Even in death there is little peace for former Iraqi dictator Saddam Hussein, whose tomb was destroyed over the weekend in the crossfire between Iraqi forces and Islamic State militants in Tikrit. The mausoleum, which was decorated by posters of the savage dictator, has been reduced to mountains of concrete rubble. Now Shiite militia flags and photos of militia leaders adorn the mostly Sunni village.
Associated Press video from the village of Ouja, just south of Tikrit, shows all that remains of Hussein's once-lavish tomb are the support columns that held up the roof.
"This is one of the areas where IS militants massed the most because Saddam's grave is here," said Captain Yasser Nu'ma, an official with the Shiite militias, formerly known as the Popular Mobilization Forces. "The IS militants' set an ambush for us by planting bombs around" the tomb.
The extremist Islamic State group has controlled Tikrit since June, when it waged its lightning offensive that saw Iraq's second-largest city, Mosul, come under their control. The Islamic State was helped in its conquest of northern Iraq by Saddam loyalists, including military veterans, who appealed to Sunnis who felt victimized by Baghdad's Shiite-dominated government.
The Islamic State group claimed in August that Saddam's tomb had been completely destroyed, but local officials said it was just ransacked and burned, but suffered only minor damage.
Saddam was captured by US forces in 2003 and was executed by hanging in December 2006 after an Iraqi special tribunal found him guilty of crimes against humanity for the mass killing of Shiites and Kurds. His body has been kept in the mausoleum in his birthplace, Ouja, since 2007. The complex featured a marble octagon at the center of which a bed of fresh flowers covered the place where his body was buried.
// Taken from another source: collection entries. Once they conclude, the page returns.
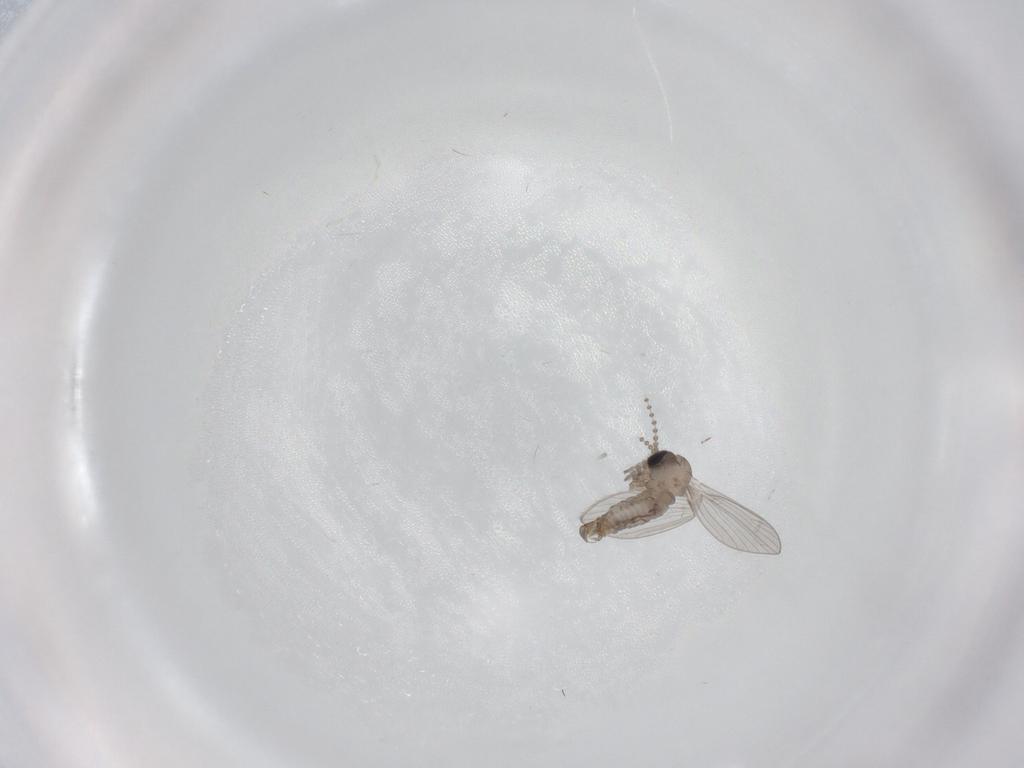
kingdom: Animalia
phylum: Arthropoda
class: Insecta
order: Diptera
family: Psychodidae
The extravagant chandelier at its center was reminiscent of the extravagant life he led until US forces toppled him in 2003.
Iraqi media reported last year that Saddam's body was removed by loyalists amid fears that it would be disturbed in the fighting. The body's location is not known.
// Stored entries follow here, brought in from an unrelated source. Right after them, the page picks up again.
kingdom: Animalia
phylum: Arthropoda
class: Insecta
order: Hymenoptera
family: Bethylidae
Recapturing Tikrit, a Sunni bastion on the Tigris River, would pave the way for an assault on Mosul, which US officials have said could come as soon as next month. Concerns are mounting that Iraq's Shiite militias, of which an estimated 20,000 are fighting in Tikrit, will carry out revenge attacks on this and other areas that are home to predominantly Sunni residents.
Amnesty International last year said the militias wear military uniforms but operate outside any legal framework and without any official oversight, adding that they are not prosecuted for their crimes. Earlier this month, Human Rights Watch echoed those concerns, calling on the Iraqi government to protect civilians in Tikrit and allow them to flee combat zones. Its statement noted "numerous atrocities" against Sunni civilians by pro-government militias and security forces.
Shiite militants are increasingly being accused of leveling the Sunni towns they capture from the Islamic State group, making it impossible for residents to return. Tikrit has already been heavily damaged in months of violence. A satellite image of Tikrit, released last month by the United Nations, observed that at least 536 buildings in the city have been affected by the fighting, with at least 137 completely destroyed and 241 severely damaged.
Local Sunni tribal fighters have formed uneasy alliances with the Iraqi army and Shiite militias in the battle for Tikrit, which Iraqi and US officials believe is essential for defeating the Sunni militant group.
Yazan al-Jubouri, a Sunni from Tikrit fighting alongside the Shiite militias, said that the Islamic State militants killed 16 of his relatives and kept his family living in horror. "We want to take revenge on those IS militants who killed our children," he said.